# [Assignment]
Using the records below, filter for lines that contain the string "Cout" and copy them out.

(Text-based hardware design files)
################

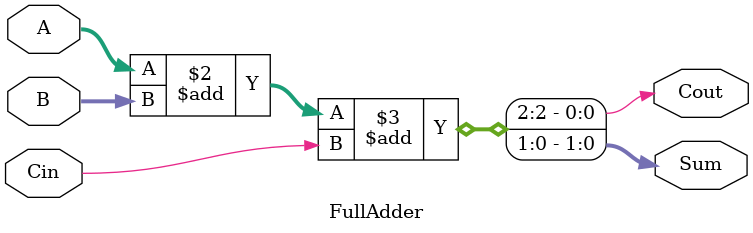
<source format=v>
module FullAdder(A,B,Cin,Sum,Cout);
input [1:0]A;
input [1:0]B;
input Cin;
output reg [1:0]Sum;
output reg Cout;
always@(A,B,Cin)
begin
{Cout, Sum} = A + B + Cin;
end
endmodule

</source>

################

# [Response to this exercise]
module FullAdder(A,B,Cin,Sum,Cout);
output reg Cout;
{Cout, Sum} = A + B + Cin;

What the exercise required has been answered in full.